Your Home IS Your Best Shelter

Let’s assume that you have a home or apartment to stay in during and after the disaster. Under the best conditions you have electricity, air conditioning and when it rains you stay dry. During a disaster or emergency any or all of these could not be the case. Preparing for the worst and hoping for the best is truly what this plan is about. Your shelter is a huge part of that.

Let’s further assume that during a disaster your current home is not damaged and is still functional. STAY HOME until all danger has past. Do not let curiosity get the best of you and begin venturing out. You are safer at home and the further you are away from home the more danger you are in.
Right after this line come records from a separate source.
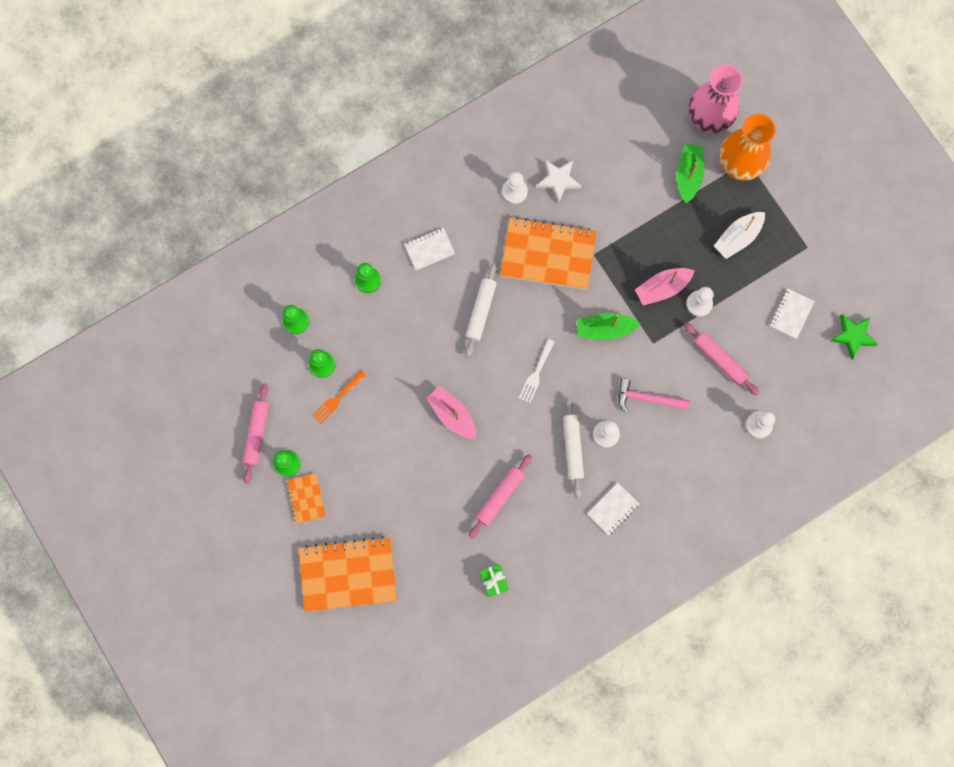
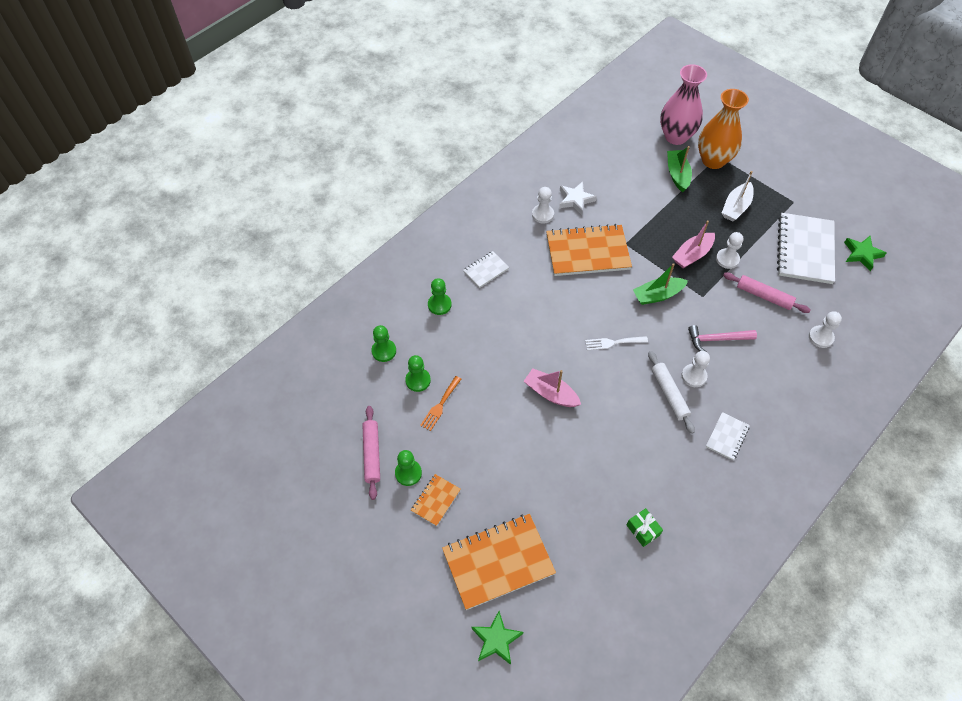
camera: 15 degrees left, 20 degrees down
(306, 498) = (436, 500): orange notebook -> orange notebook turned 60 degrees clockwise
(325, 644) = (496, 639): none -> green star
(481, 311) = (546, 306): white rolling pin -> none
(500, 496) = (620, 452): pink rolling pin -> none
(536, 374) = (613, 343): white fork -> white fork turned 75 degrees clockwise
(791, 314) = (805, 250): white notebook -> white notebook, size x2.05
Depending upon the degree of damage to your home will make the decision to stay in it or move to another form of shelter. Hopefully, you will only have minor repairs or simply be without power. That way your supplies are in tact and you are able to function using this plan.

Make sure your emergency plan includes the basic tools and supplies to repair minor damage to your home.  I suggest the following:

  • Hammer and assorted nails
  • Screws and matching screw drivers
  • Tarps of different sizes
  • Paracord

This plan is based upon the home being at least standing when the disaster or emergency has past. Your supplies are safe and you do not have to leave. If only repairs are needed you should have the tools and ability to make those repairs.

Planning Alternative Shelter

Tent shelterHowever, you may have to use alternative shelter. You must prepare if that does happen.

Even if your home is left undamaged you must still plan on temporary shelter in case your extended family or neighbors are not so lucky.

You need a tent with a capacity MUCH larger than is needed for sleeping. For instance, a family of 4 will barely fit into a tent rated for 6. A tent for 3 barely holds a single person with their extra clothes. You have GOT to plan for a larger tent than the number of people you have in your family.

Additional tents are a wise choice. We recently purchased a 10 person tent to go along with our 6 person. I did this so we could have a tent for sleeping and a separate tent for our “stuff”. I strongly suggest a similar approach.


Unless you plan on sitting on the ground during a total disaster you should plan on folding chairs and/or lawn furniture. Portable tables would also aid in cooking, eating and general living all day long.  Folding chairs are cheap enough to have plenty for even guests who drop by.